One of Enwoven’s core values - Tell Your Story - is the very embodiment of how we connect and build trust in this remote world. This is something unique to Enwoven’s culture, even if it’s not everyone’s cup of tea. Not everyone values storytelling and I get that, but I don’t believe a company’s culture is about attracting everyone either. Our Standard Operating Procedure (SOP) is in good times and bad, in celebration and in conflict, we share our story (perspectives) knowing that other people will bring their own stories to the table.
We’ve remained faithful to this value, even after going remote - or maybe, especially after going remote. Taking a page from good ol’ Agile methodology, we hold company-wide retrospectives where we make sense of the week as a group with dissections of what went well and what could have gone better (and how we’ll make it so next time). We follow up the traditional Apples/Onions questions with a third wildcard question to round off each retrospective.
Questions like: What’s a favorite recipe on a $5 budget? (canned tuna, no-broth instant ramen, and a packet of soy sauce!) What are you doing in a parallel universe right now? (A business team lead is tending to their hives as a beekeeper!). And in fact, the question “How would you improve Retro” was the point of conception for the very feature in how we document our Weekly Retros today and a core feature of our product. I don’t think I’m alone in admitting that the wildcard question is what I look forward to the most each week during retro as I sit back and marvel at each person’s storytelling prowess; and also at the same time, get a peek of something creative, bite-sized, and intimate behind the team’s professional Zoom personae. I learned one engineer can quote Hamlet from memory, our Designer makes an amazing garlic naan (it involves cilantro!), and I shared that if I had to be a bug, I would like to be reincarnated as the Madagascar Hissing Cockroach. Well, for obvious reasons.
Week over week, month over month, as we gather as a company around the Zoom campfire to reflect on our wins and losses, the wildcard question offers up a small slice of the personal from each of us. While we have full agency over what we share and how much we share, there is usually some small amount of vulnerability, a good dose of honesty, and a huge serving of humor. Add in Consistency and Time, and we have the base alchemy for trust and connection, even for a team that’s never met in person.
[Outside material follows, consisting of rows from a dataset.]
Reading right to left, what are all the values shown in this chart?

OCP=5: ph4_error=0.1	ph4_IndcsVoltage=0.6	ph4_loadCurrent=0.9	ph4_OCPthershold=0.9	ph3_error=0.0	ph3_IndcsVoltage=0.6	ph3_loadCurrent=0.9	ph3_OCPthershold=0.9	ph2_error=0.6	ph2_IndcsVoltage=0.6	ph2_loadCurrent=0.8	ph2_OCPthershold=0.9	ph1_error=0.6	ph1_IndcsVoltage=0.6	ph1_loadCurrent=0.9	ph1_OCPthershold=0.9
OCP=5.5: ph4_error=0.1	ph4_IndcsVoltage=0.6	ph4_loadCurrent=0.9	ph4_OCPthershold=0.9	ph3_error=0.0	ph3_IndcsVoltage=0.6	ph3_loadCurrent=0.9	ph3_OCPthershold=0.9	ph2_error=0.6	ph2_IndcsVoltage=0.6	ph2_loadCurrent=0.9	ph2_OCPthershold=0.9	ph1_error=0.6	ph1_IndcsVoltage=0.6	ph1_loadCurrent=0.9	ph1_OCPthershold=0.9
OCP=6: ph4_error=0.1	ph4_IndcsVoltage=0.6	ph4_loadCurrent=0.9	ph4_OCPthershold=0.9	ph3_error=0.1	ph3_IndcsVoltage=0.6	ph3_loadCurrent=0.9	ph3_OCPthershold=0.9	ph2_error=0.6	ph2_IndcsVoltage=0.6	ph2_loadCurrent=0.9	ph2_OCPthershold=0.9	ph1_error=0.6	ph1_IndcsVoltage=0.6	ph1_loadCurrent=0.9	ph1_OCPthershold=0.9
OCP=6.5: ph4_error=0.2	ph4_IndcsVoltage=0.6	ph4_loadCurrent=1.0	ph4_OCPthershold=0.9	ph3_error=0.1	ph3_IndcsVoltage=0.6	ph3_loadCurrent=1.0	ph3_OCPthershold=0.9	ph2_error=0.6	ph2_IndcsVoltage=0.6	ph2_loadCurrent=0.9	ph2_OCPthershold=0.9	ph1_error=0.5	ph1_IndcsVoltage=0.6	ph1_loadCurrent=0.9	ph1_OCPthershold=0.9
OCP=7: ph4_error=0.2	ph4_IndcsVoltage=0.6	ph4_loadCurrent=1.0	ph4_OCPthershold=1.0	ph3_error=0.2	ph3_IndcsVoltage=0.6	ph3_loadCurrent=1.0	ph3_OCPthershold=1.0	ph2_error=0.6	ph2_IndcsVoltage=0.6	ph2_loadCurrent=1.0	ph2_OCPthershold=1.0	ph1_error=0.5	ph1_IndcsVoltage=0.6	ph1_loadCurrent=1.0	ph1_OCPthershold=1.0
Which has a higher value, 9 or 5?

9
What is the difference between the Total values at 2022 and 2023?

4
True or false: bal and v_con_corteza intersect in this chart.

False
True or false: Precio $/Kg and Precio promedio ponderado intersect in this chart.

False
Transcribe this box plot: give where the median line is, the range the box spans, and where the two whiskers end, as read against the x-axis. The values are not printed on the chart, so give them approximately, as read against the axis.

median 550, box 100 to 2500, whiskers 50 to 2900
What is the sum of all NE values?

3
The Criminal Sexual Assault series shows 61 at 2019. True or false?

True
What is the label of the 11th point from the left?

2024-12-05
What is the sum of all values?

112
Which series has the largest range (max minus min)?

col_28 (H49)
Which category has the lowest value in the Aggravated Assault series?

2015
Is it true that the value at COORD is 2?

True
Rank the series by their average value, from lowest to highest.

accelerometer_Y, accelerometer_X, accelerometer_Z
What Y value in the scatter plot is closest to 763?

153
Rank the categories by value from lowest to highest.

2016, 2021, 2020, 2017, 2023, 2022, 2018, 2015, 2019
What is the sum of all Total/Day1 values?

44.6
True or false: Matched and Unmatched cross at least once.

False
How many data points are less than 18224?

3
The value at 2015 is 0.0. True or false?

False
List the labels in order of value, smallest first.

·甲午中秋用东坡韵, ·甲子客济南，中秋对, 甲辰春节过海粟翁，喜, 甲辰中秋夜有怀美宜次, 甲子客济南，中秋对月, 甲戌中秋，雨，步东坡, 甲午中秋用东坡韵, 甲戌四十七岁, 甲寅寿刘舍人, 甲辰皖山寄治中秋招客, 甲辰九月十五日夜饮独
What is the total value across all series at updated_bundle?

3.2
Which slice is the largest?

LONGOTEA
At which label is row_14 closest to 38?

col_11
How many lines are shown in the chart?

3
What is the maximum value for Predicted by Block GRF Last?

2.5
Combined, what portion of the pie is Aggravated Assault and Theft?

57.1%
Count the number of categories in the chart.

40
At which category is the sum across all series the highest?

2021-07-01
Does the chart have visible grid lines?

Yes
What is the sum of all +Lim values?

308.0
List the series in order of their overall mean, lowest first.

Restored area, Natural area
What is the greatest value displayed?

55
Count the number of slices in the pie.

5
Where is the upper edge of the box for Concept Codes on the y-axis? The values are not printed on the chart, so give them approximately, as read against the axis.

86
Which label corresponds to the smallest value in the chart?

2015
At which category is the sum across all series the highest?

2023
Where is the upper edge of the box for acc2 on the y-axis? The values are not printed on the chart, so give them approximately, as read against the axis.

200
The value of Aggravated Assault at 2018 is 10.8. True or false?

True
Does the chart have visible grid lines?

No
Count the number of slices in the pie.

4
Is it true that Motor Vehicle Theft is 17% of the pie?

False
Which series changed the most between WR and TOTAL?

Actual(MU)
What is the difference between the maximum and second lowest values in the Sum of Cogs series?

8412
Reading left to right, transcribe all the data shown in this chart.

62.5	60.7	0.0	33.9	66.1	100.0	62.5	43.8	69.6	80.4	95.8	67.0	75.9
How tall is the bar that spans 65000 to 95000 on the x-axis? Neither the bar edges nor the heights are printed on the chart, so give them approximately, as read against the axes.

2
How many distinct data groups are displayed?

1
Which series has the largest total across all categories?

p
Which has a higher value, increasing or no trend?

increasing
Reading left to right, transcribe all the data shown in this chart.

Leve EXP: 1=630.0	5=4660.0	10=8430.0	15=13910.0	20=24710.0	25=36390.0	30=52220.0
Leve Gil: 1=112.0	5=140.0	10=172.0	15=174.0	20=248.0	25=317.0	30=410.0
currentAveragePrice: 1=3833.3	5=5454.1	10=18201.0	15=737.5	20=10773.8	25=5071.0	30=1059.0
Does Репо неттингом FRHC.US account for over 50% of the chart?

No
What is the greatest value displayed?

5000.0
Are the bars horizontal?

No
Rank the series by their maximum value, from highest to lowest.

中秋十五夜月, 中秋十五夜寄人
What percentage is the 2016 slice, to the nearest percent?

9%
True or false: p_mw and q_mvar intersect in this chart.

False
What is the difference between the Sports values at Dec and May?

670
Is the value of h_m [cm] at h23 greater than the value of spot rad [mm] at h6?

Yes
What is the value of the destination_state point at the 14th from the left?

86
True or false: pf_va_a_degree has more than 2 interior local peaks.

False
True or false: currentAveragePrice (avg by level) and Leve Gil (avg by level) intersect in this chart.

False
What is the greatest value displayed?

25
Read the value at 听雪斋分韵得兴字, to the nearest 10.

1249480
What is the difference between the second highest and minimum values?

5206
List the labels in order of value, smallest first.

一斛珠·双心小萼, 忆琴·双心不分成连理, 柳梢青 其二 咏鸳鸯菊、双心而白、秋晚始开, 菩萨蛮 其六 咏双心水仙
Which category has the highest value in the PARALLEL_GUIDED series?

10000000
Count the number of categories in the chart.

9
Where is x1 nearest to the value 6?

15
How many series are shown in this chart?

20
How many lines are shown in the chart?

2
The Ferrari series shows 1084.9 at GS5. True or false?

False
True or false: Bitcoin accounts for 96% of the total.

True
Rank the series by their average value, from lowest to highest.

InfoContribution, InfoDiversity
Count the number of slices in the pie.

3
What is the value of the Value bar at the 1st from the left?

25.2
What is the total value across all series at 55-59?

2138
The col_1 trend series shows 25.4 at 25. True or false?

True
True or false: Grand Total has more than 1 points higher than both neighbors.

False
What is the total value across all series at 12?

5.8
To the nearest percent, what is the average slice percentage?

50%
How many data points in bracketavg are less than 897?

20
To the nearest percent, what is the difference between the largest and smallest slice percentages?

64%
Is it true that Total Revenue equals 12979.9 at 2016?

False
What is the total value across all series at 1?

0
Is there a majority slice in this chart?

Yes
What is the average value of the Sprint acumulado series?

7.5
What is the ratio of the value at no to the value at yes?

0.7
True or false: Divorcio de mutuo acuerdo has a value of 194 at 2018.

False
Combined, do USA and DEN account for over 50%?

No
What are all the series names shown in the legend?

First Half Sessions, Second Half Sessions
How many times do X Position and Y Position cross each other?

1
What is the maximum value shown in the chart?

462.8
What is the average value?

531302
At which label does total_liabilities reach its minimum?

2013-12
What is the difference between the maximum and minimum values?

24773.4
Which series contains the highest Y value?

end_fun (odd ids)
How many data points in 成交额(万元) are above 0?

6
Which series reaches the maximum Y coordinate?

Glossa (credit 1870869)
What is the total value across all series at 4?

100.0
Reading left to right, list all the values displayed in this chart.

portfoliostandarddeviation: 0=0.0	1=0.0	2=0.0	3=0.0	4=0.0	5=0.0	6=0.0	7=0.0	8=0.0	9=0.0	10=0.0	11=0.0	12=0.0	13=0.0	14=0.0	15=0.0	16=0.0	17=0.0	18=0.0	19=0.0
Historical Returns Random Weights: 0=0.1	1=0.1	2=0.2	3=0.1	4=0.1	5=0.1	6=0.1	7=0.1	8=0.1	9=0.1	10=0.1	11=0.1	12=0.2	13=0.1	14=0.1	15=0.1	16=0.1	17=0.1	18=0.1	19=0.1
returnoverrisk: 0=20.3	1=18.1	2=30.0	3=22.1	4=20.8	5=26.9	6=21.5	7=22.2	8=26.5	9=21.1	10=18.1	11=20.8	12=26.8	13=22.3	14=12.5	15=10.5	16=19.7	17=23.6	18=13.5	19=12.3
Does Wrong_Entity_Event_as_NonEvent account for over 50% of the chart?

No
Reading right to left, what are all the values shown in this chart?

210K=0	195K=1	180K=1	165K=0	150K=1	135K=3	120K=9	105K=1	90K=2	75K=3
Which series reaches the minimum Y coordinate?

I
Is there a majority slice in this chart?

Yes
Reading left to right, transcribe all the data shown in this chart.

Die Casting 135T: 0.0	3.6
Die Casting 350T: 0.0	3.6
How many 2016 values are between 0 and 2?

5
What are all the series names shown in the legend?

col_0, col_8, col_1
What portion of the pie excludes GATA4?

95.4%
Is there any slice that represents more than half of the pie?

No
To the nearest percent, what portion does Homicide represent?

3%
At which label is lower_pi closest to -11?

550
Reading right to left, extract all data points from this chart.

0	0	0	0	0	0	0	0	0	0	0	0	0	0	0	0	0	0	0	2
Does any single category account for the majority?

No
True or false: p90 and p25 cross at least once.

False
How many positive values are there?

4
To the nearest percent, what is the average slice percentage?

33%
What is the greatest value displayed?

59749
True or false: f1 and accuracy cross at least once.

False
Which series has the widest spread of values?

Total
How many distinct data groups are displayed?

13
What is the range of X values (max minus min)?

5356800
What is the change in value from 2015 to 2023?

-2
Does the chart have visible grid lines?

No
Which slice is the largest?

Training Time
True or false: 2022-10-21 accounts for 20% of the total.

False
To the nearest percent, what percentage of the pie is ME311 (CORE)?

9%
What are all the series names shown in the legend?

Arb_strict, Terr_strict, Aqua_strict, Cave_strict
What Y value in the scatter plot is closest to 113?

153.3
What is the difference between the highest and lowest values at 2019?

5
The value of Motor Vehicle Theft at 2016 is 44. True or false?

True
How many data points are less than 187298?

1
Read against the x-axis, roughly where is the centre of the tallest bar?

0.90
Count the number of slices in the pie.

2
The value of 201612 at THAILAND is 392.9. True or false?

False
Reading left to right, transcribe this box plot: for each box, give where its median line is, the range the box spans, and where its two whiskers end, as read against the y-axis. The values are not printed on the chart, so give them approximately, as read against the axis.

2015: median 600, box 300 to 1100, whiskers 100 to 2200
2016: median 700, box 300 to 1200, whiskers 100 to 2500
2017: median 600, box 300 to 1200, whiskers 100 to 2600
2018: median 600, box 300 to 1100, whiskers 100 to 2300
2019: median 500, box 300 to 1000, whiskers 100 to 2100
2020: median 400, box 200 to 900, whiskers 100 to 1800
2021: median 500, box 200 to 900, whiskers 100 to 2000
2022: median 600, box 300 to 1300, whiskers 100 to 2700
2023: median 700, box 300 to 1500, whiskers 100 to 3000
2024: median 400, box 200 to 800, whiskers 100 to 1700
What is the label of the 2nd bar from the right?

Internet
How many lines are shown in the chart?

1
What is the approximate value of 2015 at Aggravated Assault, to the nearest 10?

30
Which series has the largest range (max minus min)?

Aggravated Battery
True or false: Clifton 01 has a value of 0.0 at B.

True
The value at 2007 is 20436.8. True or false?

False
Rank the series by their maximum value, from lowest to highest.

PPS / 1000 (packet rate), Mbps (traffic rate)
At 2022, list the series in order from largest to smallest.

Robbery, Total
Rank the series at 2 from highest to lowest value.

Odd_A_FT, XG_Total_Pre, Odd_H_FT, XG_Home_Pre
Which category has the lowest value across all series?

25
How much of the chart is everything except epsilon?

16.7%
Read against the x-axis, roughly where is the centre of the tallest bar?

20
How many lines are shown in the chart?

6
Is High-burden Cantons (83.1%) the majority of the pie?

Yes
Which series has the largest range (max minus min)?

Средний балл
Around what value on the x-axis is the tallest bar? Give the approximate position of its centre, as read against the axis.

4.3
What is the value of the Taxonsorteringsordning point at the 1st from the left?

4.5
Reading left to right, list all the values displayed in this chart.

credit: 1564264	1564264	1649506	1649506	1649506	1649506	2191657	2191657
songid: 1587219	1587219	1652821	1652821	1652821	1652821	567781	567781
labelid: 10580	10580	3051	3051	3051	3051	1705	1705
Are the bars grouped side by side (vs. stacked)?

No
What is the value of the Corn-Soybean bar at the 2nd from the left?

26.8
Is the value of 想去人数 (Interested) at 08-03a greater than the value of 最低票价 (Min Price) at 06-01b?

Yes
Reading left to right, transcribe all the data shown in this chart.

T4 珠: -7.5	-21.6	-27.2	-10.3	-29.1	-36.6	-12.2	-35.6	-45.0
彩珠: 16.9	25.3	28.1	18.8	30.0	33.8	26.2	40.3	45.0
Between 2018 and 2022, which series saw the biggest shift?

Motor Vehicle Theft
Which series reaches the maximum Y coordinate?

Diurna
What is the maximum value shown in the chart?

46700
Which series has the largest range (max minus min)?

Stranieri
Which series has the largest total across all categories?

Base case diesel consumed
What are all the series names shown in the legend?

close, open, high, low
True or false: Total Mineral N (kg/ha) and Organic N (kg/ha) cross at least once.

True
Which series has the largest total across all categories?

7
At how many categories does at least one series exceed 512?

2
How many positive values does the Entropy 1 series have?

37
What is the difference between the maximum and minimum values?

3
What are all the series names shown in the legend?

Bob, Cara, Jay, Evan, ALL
“Cultural fit” can mean so many things and can be used as a shorthand for groupthink and exclusion. At Enwoven, a cultural add and values fit simply means a willingness to share and listen to each other’s stories and perspectives. This extends beyond our team to how we engage with our customers, service providers, and business partners. We want to understand our customers’ perspectives and hear their stories - it’s super enjoyable when things are going smoothly, but when conflict or misunderstanding arises, having a really good understanding of the other’s worldview through stories can often shorten the angst and time to arrive at an acceptable resolution. I’ll give a brief example: We were running two days behind on a feature release that a particular customer was counting on... And through our understanding of her POV from the stories that she shared, we understood that what was more critical than the missed deadline for this executive was her reputation and her word. So as soon as we knew delivery was running behind, we drafted an email with an explanation for this executive to send to her team, laying out the reasons for the delay and how the extra time would allow us to deliver additional functionalities that would better support her team’s needs and vision. Her past stories helped us serve her better and produce a better outcome. I also have an example where we deviated from our SOP and whew, I learned a costly lesson there.
Some academics have theorized that Homo sapiens may have dominated and beat out other early humanoids in large part to a collective ability to imagine and tell stories around the campfire (stories about deathly mushrooms, ancient myths, unruly gods, religion, paper money, nation-states, etc). Here at Enwoven, we carry on that tradition every Thursday on Zoom with the same intention - sharing what we should avoid, what to celebrate, and something that makes us uniquely us, our own story.